High-yield dairy cows are usually subject to high-intensive cell metabolism and produce excessive reactive oxygen species (ROS). Once ROS is beyond the threshold of scavenging ability, it can induce oxidative stress, imperilling the reproductive performance of cows. The study was to investigate the effects of vitamin E (VE) on H2 O2 -induced proliferation and apoptosis of bovine granulosa cells and the underlying molecular mechanism. Granulosa cells were pretreated with VE for 24 hr and then treated with H2 O2 for 6 hr. The results showed that VE treatment decreased the intracellular ROS levels, increased the MDA content, and improved the antioxidant enzyme activity in a dose-dependent manner. Furthermore, VE treatment promoted the proliferation and inhibited apoptosis in granulosa cells by up-regulation of CCND1 and BCL2 levels and down-regulation of P21, BAX, and CASP3 levels. The cytoprotective effects of VE were attributed to the activation of the NRF2 signalling pathway. Knockdown of the NRF2 impaired the cytoprotective effects of VE on granulosa cells. Besides, the PI3K/AKT and ERK1/2, but not the p38 signalling pathway is involved in the regulation of VE-mediated cell proliferation and apoptosis. The PI3K/AKT inhibitor LY294002 and ERK1/2 inhibitor SCH772984 inhibited the VE-induced granulosa cell proliferation and promoted apoptosis, whereas the p38 inhibitor SB203580 had the opposite effects. These results were confirmed by proliferation and apoptosis-related gene expression at mRNA and protein levels. The results also showed that the PI3K/AKT inhibitor LY294002 and ERK1/2 inhibitor SCH772984 inhibited VE-induced NRF2, GCLC, GCLM, and HO-1 expression, whereas the p38 inhibitor SB203580 not. Overall, the results demonstrated that VE-regulated granulosa cell proliferation and apoptosis via NRF2-mediated defence system by activating the PI3K/AKT and ERK1/2 signalling pathway.

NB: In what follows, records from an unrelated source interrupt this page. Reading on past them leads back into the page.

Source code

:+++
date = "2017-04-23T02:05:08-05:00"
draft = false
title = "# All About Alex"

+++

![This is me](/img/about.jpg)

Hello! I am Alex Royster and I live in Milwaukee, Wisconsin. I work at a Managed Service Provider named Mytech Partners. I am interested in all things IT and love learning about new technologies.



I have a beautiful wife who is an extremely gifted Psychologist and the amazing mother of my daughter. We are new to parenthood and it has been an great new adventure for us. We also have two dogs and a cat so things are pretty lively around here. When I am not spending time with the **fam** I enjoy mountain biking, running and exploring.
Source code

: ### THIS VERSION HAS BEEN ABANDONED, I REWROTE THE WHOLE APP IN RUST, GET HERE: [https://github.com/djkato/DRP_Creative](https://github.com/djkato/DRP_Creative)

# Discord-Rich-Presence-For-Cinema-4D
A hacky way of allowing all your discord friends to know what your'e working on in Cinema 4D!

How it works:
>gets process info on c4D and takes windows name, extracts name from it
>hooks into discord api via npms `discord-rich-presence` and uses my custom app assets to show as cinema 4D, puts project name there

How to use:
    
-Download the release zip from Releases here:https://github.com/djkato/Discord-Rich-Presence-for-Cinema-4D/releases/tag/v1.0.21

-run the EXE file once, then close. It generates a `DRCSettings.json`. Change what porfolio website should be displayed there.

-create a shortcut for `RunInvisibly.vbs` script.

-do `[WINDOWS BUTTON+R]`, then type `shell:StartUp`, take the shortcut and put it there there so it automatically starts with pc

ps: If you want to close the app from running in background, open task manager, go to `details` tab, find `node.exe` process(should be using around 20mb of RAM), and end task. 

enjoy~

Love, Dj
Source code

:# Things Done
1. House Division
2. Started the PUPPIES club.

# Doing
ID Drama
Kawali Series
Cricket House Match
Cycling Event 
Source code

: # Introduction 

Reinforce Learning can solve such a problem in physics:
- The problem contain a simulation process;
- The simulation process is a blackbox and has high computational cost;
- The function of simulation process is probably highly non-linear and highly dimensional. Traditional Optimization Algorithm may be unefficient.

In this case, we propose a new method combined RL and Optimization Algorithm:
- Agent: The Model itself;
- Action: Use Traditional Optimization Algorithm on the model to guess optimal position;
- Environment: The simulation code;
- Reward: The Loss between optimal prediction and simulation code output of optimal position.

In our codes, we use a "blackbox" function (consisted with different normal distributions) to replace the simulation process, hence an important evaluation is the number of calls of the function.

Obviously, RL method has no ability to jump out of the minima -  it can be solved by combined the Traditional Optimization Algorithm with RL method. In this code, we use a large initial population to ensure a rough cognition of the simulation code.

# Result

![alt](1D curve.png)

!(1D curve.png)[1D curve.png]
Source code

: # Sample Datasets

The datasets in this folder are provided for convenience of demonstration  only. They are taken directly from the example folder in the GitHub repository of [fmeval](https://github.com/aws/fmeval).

Vitamin E and selenium supplementation synergistically alleviate the injury induced by hydrogen peroxide in bovine granulosa cells.

Dairy cows are susceptible to reproductive disorders, which are thought to be associated with oxidative stress. In the study, we investigated the effects of vitamin E (VE) and selenium (Se) on the proliferation, apoptosis, and steroidogenesis in bovine ovarian granulosa cells under hydrogen peroxide (H2O2) - induced oxidative stress and elaborated the underlying mechanisms. Our results showed that VE or Se could stimulate the granulosa cell proliferation, possibly due to up-regulating the expression of CCND1 and decreasing the P21 levels under oxidative stress. VE or Se treatment also increased the secretion of estradiol (E2) and progesterone (P4), which could be owing to improving the expression of genes associated with steroidogenesis (StAR, HSD3ß1, and CYP19A1) expression. VE or Se treatment down-regulated the apoptosis-related genes (BAX, CASP3) expression and decreased cell apoptosis. Furthermore, VE or Se treatment inhibited reactive oxidative species (ROS) and malondialdehyde (MDA) generation, increased total antioxidant capacity (T-AOC), and the activities of superoxide dismutase (SOD), catalase (CAT), and glutathione peroxidase (GSH-Px). Additionally, VE or Se treatment also alleviated the endoplasmic reticulum stress, activated the nuclear factor erythroid 2-related factor 2 (NRF2), and up-regulated the expression of its downstream genes, including NQO1, HO-1, GCLM, GCLC. More importantly, compared with either VE or Se treatment alone, their combined treatment showed a better protective effect against oxidative damage. Overall, our results indicated that VE and Se synergistically stimulated the granulosa cell proliferation and steroidogenesis, decreased cell apoptosis, mitigated the endoplasmic reticulum stress by activating the NRF2 signal pathway.